Exercise aim - Retype each line of the data below exactly, beginning with the first and ending with the one that contains "1,1,$1+$1,$4,$5*". Pictures do not belong in the copy.

(Available data Opens)

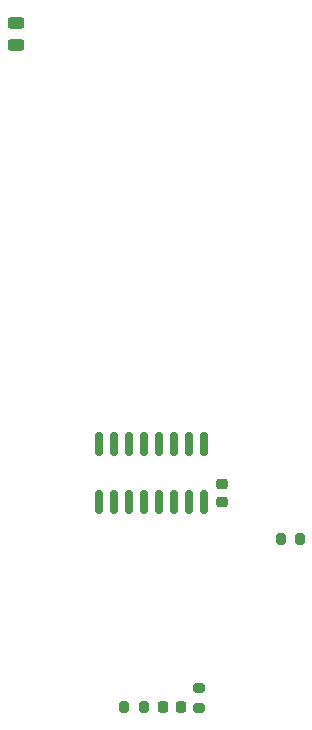
<source format=gtp>
%TF.GenerationSoftware,KiCad,Pcbnew,7.0.9*%
%TF.CreationDate,2023-11-24T17:14:23+00:00*%
%TF.ProjectId,12v-jelly,3132762d-6a65-46c6-9c79-2e6b69636164,rev?*%
%TF.SameCoordinates,Original*%
%TF.FileFunction,Paste,Top*%
%TF.FilePolarity,Positive*%
%FSLAX46Y46*%
G04 Gerber Fmt 4.6, Leading zero omitted, Abs format (unit mm)*
G04 Created by KiCad (PCBNEW 7.0.9) date 2023-11-24 17:14:23*
%MOMM*%
%LPD*%
G01*
G04 APERTURE LIST*
G04 Aperture macros list*
%AMRoundRect*
0 Rectangle with rounded corners*
0 $1 Rounding radius*
0 $2 $3 $4 $5 $6 $7 $8 $9 X,Y pos of 4 corners*
0 Add a 4 corners polygon primitive as box body*
4,1,4,$2,$3,$4,$5,$6,$7,$8,$9,$2,$3,0*
0 Add four circle primitives for the rounded corners*
1,1,$1+$1,$2,$3*
1,1,$1+$1,$4,$5*
1,1,$1+$1,$6,$7*
1,1,$1+$1,$8,$9*
0 Add four rect primitives between the rounded corners*
20,1,$1+$1,$2,$3,$4,$5,0*
20,1,$1+$1,$4,$5,$6,$7,0*
20,1,$1+$1,$6,$7,$8,$9,0*
20,1,$1+$1,$8,$9,$2,$3,0*%
G04 Aperture macros list end*
%ADD10RoundRect,0.150000X-0.150000X0.825000X-0.150000X-0.825000X0.150000X-0.825000X0.150000X0.825000X0*%
%ADD11RoundRect,0.200000X0.200000X0.275000X-0.200000X0.275000X-0.200000X-0.275000X0.200000X-0.275000X0*%
%ADD12RoundRect,0.200000X0.275000X-0.200000X0.275000X0.200000X-0.275000X0.200000X-0.275000X-0.200000X0*%
%ADD13RoundRect,0.243750X-0.456250X0.243750X-0.456250X-0.243750X0.456250X-0.243750X0.456250X0.243750X0*%
%ADD14RoundRect,0.225000X0.225000X0.250000X-0.225000X0.250000X-0.225000X-0.250000X0.225000X-0.250000X0*%
%ADD15RoundRect,0.200000X-0.200000X-0.275000X0.200000X-0.275000X0.200000X0.275000X-0.200000X0.275000X0*%
%ADD16RoundRect,0.225000X0.250000X-0.225000X0.250000X0.225000X-0.250000X0.225000X-0.250000X-0.225000X0*%
G04 APERTURE END LIST*
D10*
%TO.C,U1*%
X84445000Y-59525000D03*
X83175000Y-59525000D03*
X81905000Y-59525000D03*
X80635000Y-59525000D03*
X79365000Y-59525000D03*
X78095000Y-59525000D03*
X76825000Y-59525000D03*
X75555000Y-59525000D03*
X75555000Y-64475000D03*
X76825000Y-64475000D03*
X78095000Y-64475000D03*
X79365000Y-64475000D03*
X80635000Y-64475000D03*
X81905000Y-64475000D03*
X83175000Y-64475000D03*
X84445000Y-64475000D03*
%TD*%
D11*
%TO.C,R1*%
X92575000Y-67600000D03*
X90925000Y-67600000D03*
%TD*%
D12*
%TO.C,R2*%
X84000000Y-81890000D03*
X84000000Y-80240000D03*
%TD*%
D13*
%TO.C,D1*%
X68500000Y-23875000D03*
X68500000Y-25750000D03*
%TD*%
D14*
%TO.C,C2*%
X82525000Y-81815000D03*
X80975000Y-81815000D03*
%TD*%
D15*
%TO.C,R3*%
X77675000Y-81815000D03*
X79325000Y-81815000D03*
%TD*%
D16*
%TO.C,C1*%
X86000000Y-64500000D03*
X86000000Y-62950000D03*
%TD*%
M02*

</source>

(Available data Closes)

Result of this exercise -
<source format=gtp>
%TF.GenerationSoftware,KiCad,Pcbnew,7.0.9*%
%TF.CreationDate,2023-11-24T17:14:23+00:00*%
%TF.ProjectId,12v-jelly,3132762d-6a65-46c6-9c79-2e6b69636164,rev?*%
%TF.SameCoordinates,Original*%
%TF.FileFunction,Paste,Top*%
%TF.FilePolarity,Positive*%
%FSLAX46Y46*%
G04 Gerber Fmt 4.6, Leading zero omitted, Abs format (unit mm)*
G04 Created by KiCad (PCBNEW 7.0.9) date 2023-11-24 17:14:23*
%MOMM*%
%LPD*%
G01*
G04 APERTURE LIST*
G04 Aperture macros list*
%AMRoundRect*
0 Rectangle with rounded corners*
0 $1 Rounding radius*
0 $2 $3 $4 $5 $6 $7 $8 $9 X,Y pos of 4 corners*
0 Add a 4 corners polygon primitive as box body*
4,1,4,$2,$3,$4,$5,$6,$7,$8,$9,$2,$3,0*
0 Add four circle primitives for the rounded corners*
1,1,$1+$1,$2,$3*
1,1,$1+$1,$4,$5*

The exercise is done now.